Re: Blockbusting news, this is important (Re: Why are bad disk sectors numbered strangely, and what happens to them?)

From: Norman Diamond
Date: Fri Oct 17 2003 - 06:14:59 EST


Replying first to Hans Reiser; below to Russell King and Pavel Machek.

> Instead of recording the bad blocks, just write to them.

If writes are guaranteed to force reallocations then this is potentially
part of a solution.

I still remain suspicious because the first failed read was milliseconds or
minutes after the preceding write. I think the odds are very high that the
sector was already bad at the time of the write but reallocation did not
occur. It is possible but I think very unlikely that the sector was
reallocated to a different physical sector which went bad milliseconds after
being written after reallocation, and equally unlikely that the sector
wasn't reallocated because it really hadn't been bad but went bad
milliseconds later. In other words, I think it is overwhelmingly likely
that the write failed but was not detected as such and did not result in
reallocation.

Now, maybe there is a technique to force it anyway. When a partition is
newly created and is being formatted with the intention of writing data a
few minutes later, do writes that "should" have a better chance of being
detected. The way to start this is to simply write every block, but this is
obviously insufficient because my block did get written shortly after the
partition was formatted and that write didn't cause the block to be
reallocated. So in addition to simply writing every block, also read every
block. For each read that fails, proceed to do another write which "should"
force reallocation.

Mr. Reiser, when I created a partition of your design, that technique was
not offered. Why? And will it soon start being offered?

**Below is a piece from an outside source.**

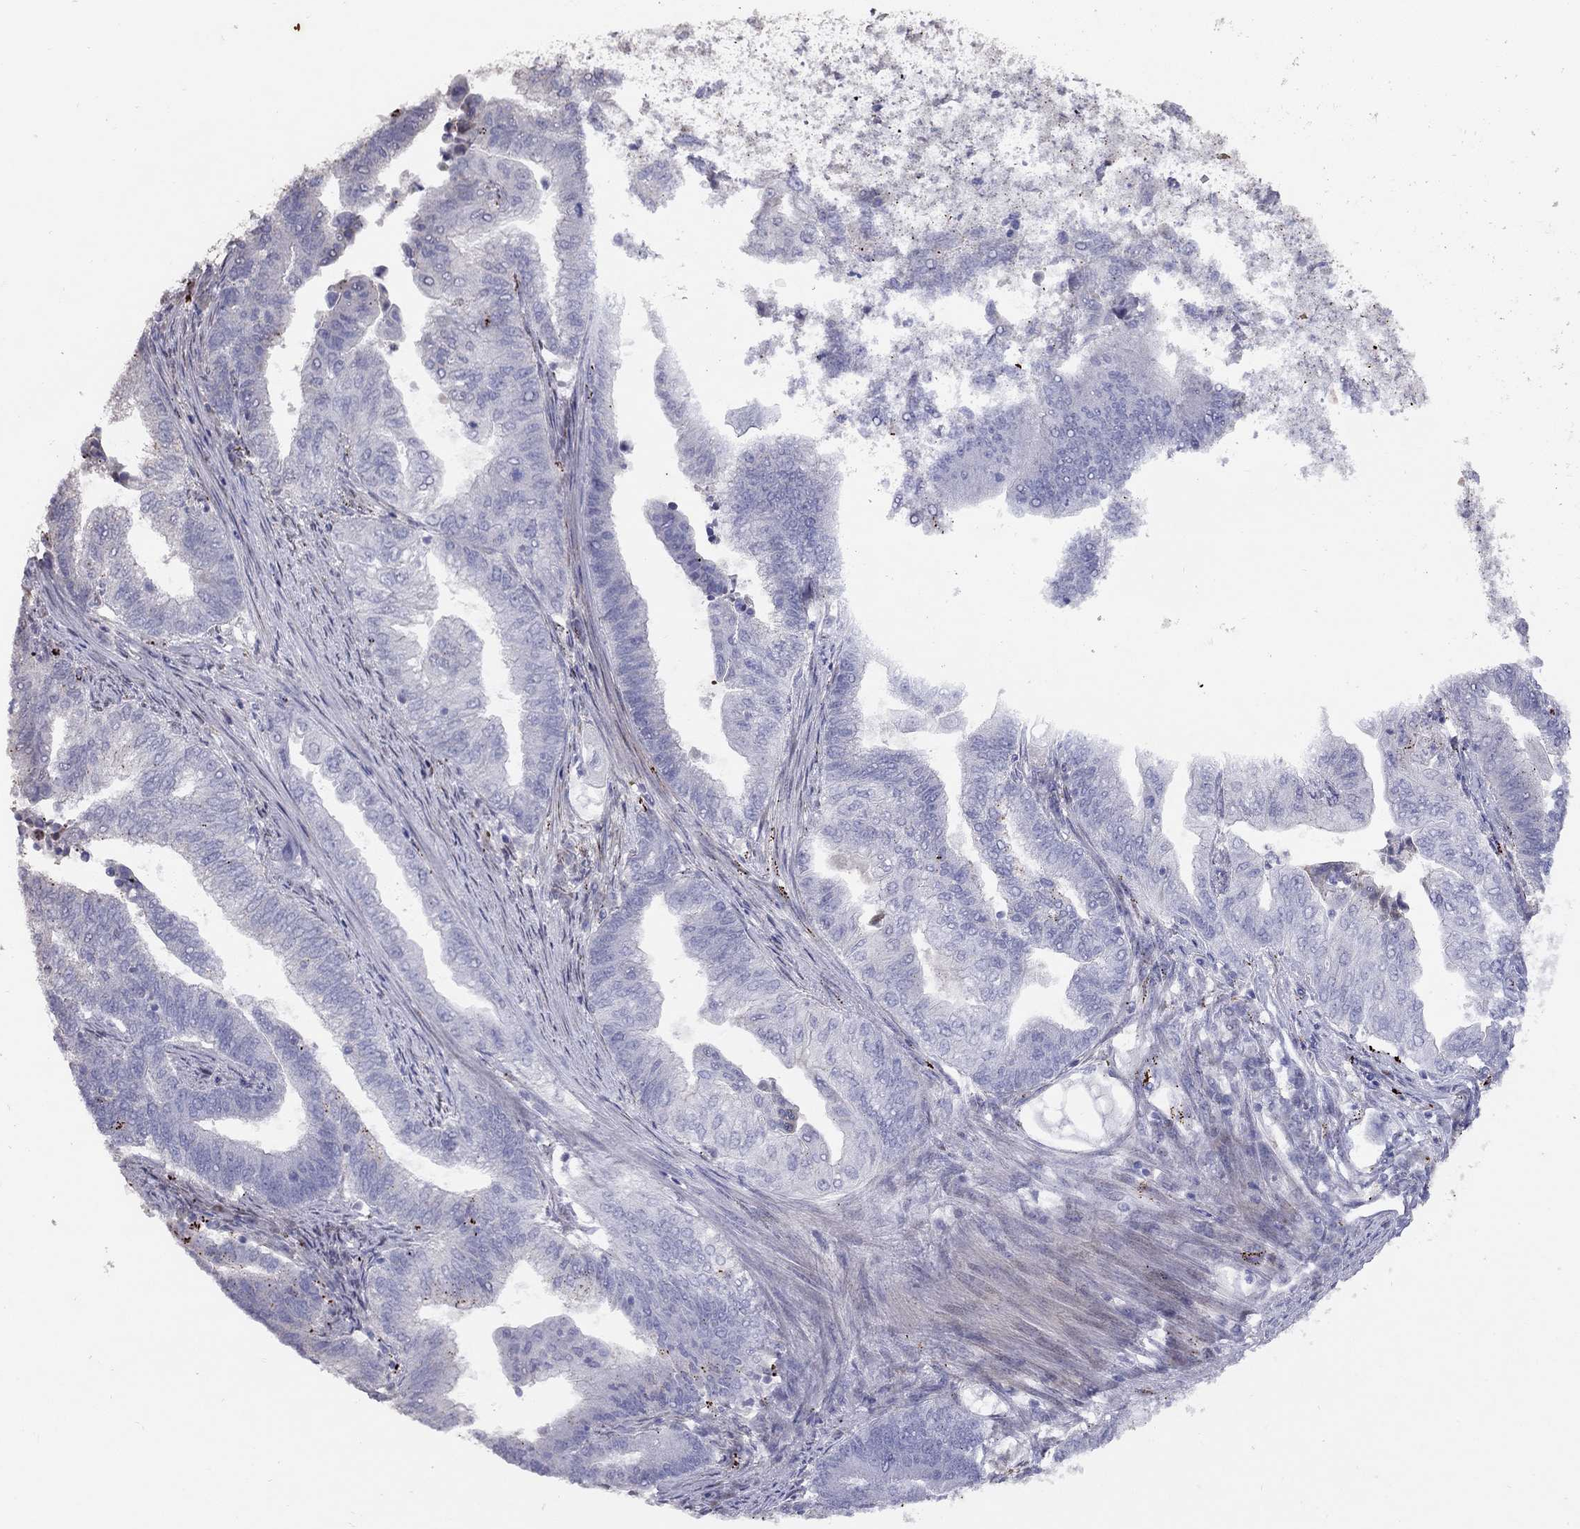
{"staining": {"intensity": "negative", "quantity": "none", "location": "none"}, "tissue": "endometrial cancer", "cell_type": "Tumor cells", "image_type": "cancer", "snomed": [{"axis": "morphology", "description": "Adenocarcinoma, NOS"}, {"axis": "topography", "description": "Uterus"}, {"axis": "topography", "description": "Endometrium"}], "caption": "Endometrial cancer stained for a protein using IHC displays no expression tumor cells.", "gene": "MAGEB4", "patient": {"sex": "female", "age": 54}}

Also, I remain highly suspicious that for each read that fails, when the
formatting program proceeds to do another write which "should" force
reallocation, the drive might not do it. The formatter will have to proceed
to yet another read. And if the block is still bad, then figure that the
drive is refusing to reallocate the bad block. And then yes, the formatter
will still have to make a list of known bad blocks and do something to
prevent ordinary file system operations from ever seeing those blocks.


Russell King replied to me:

> > When a drive tries to read a block, if it detects errors, it retries up
> > to 255 times. If a retry succeeds then the block gets reallocated. IF
> > 255 RETRIES FAIL THEN THE BLOCK DOES NOT GET REALLOCATED.
>
> This is perfectly reasonable. If the drive can't recover your old data
> to reallocate it to a new block, then leaving the error present until you
> write new data to that bad block is the correct thing to do.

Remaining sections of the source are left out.